**ASSIGNMENT:**
Pictures do not belong in the copy; restate the records below word for word.

Dataset entries:
***

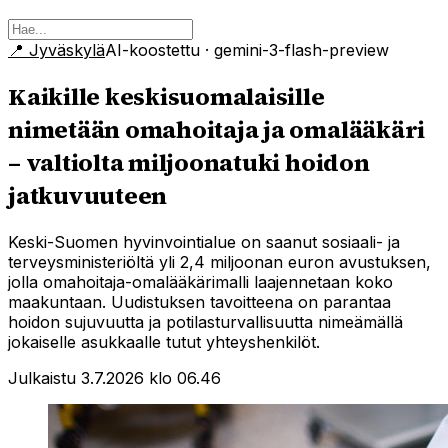
📍
Jyväskylä
AI-koostettu
· gemini-3-flash-preview
Kaikille keskisuomalaisille
nimetään omahoitaja ja omalääkäri
– valtiolta miljoonatuki hoidon
jatkuvuuteen
Keski-Suomen hyvinvointialue on saanut sosiaali- ja
terveysministeriöltä yli 2,4 miljoonan euron avustuksen,
jolla omahoitaja-omalääkärimalli laajennetaan koko
maakuntaan. Uudistuksen tavoitteena on parantaa
hoidon sujuvuutta ja potilasturvallisuutta nimeämällä
jokaiselle asukkaalle tutut yhteyshenkilöt.
Julkaistu 3.7.2026 klo 06.46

***

**WRITTEN ANSWER:**
📍
Jyväskylä
AI-koostettu
· gemini-3-flash-preview
Kaikille keskisuomalaisille
nimetään omahoitaja ja omalääkäri
– valtiolta miljoonatuki hoidon
jatkuvuuteen
Keski-Suomen hyvinvointialue on saanut sosiaali- ja
terveysministeriöltä yli 2,4 miljoonan euron avustuksen,
jolla omahoitaja-omalääkärimalli laajennetaan koko
maakuntaan. Uudistuksen tavoitteena on parantaa
hoidon sujuvuutta ja potilasturvallisuutta nimeämällä
jokaiselle asukkaalle tutut yhteyshenkilöt.
Julkaistu 3.7.2026 klo 06.46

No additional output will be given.